**Given records**
BEGIN

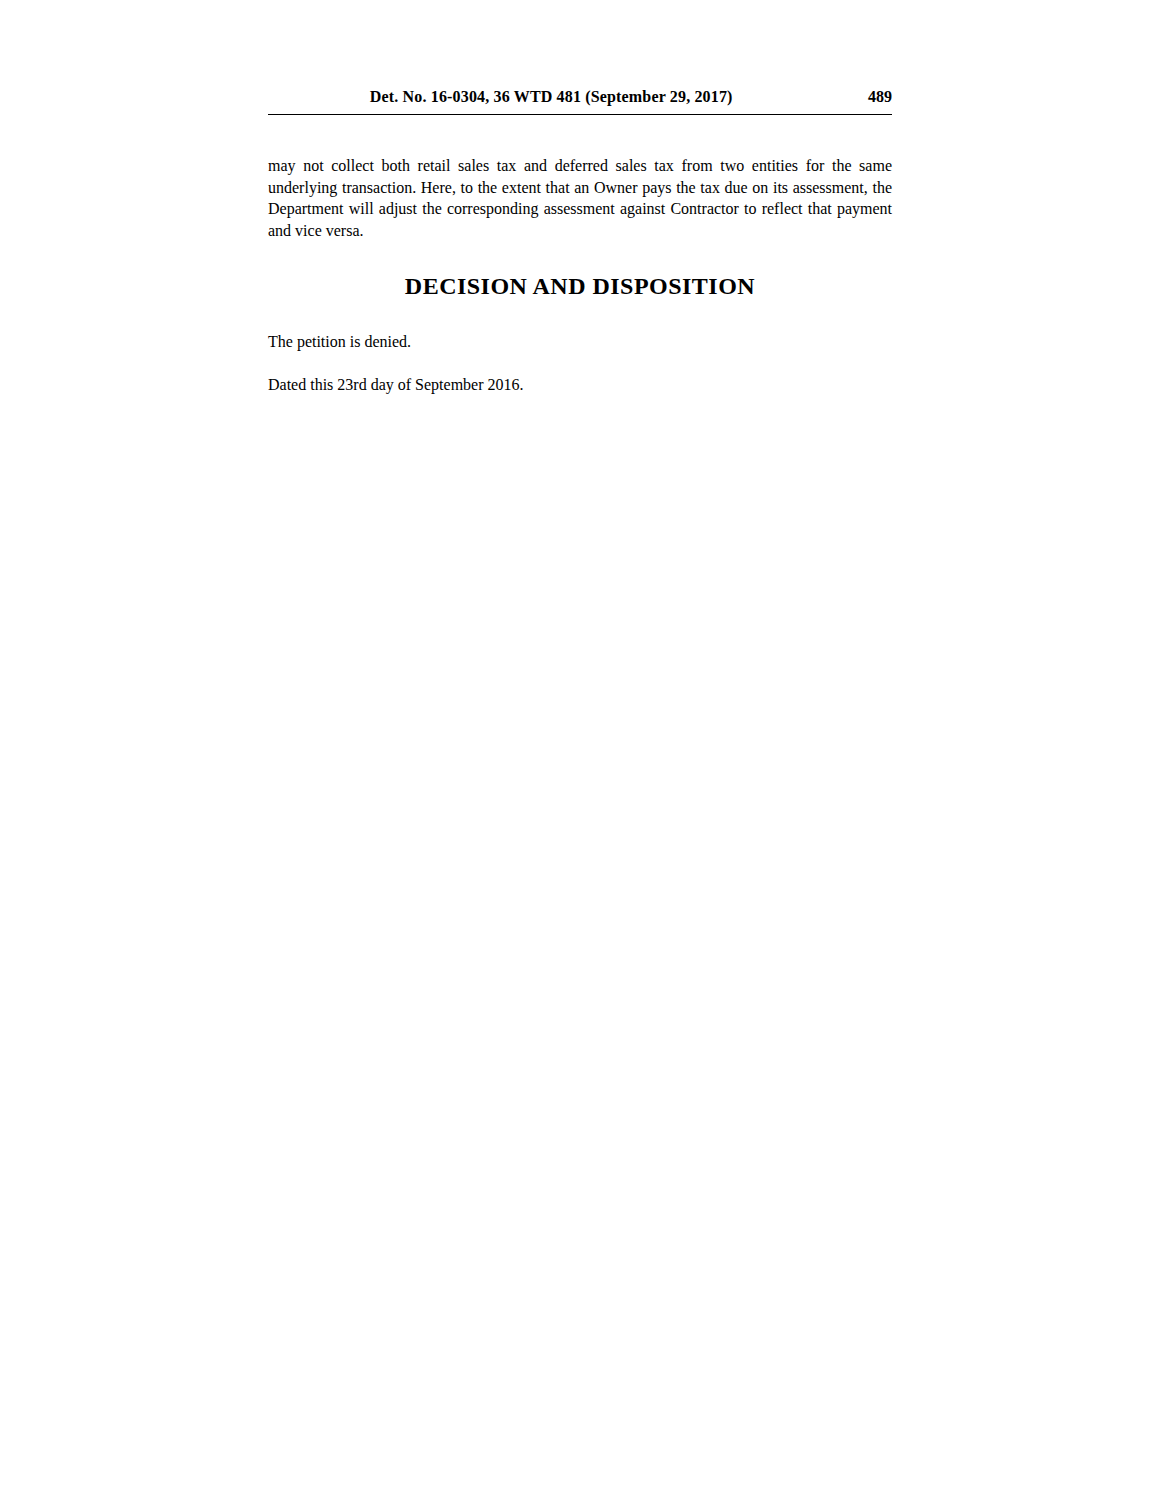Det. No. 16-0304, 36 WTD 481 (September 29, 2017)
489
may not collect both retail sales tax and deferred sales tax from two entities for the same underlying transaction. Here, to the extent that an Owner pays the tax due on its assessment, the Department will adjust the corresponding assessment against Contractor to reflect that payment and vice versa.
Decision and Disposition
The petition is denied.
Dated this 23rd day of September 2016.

END

**Task to complete**
The listing is to be repeated word for word, with all pictures omitted.

**Answer**
Det. No. 16-0304, 36 WTD 481 (September 29, 2017)
489
may not collect both retail sales tax and deferred sales tax from two entities for the same underlying transaction. Here, to the extent that an Owner pays the tax due on its assessment, the Department will adjust the corresponding assessment against Contractor to reflect that payment and vice versa.
Decision and Disposition
The petition is denied.
Dated this 23rd day of September 2016.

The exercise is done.